╭─ Listed records
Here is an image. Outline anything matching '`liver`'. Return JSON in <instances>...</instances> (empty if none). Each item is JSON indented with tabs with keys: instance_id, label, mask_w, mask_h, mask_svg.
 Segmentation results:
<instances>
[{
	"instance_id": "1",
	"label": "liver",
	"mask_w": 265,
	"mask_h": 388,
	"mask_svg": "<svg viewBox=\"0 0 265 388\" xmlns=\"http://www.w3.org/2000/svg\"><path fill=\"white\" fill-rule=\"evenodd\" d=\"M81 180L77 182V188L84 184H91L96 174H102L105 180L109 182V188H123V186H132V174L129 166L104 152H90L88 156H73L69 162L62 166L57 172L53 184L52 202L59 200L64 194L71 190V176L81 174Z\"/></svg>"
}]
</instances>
╰─
### [Job]
Retype the item above word for word.

### [Output]
Here is an image. Outline anything matching '`liver`'. Return JSON in <instances>...</instances> (empty if none). Each item is JSON indented with tabs with keys: instance_id, label, mask_w, mask_h, mask_svg.
 Segmentation results:
<instances>
[{
	"instance_id": "1",
	"label": "liver",
	"mask_w": 265,
	"mask_h": 388,
	"mask_svg": "<svg viewBox=\"0 0 265 388\" xmlns=\"http://www.w3.org/2000/svg\"><path fill=\"white\" fill-rule=\"evenodd\" d=\"M81 180L77 182V188L84 184H91L96 174H102L105 180L109 182V188H123V186H132V174L129 166L104 152H90L88 156H73L69 162L62 166L57 172L53 184L52 202L59 200L64 194L71 190V176L81 174Z\"/></svg>"
}]
</instances>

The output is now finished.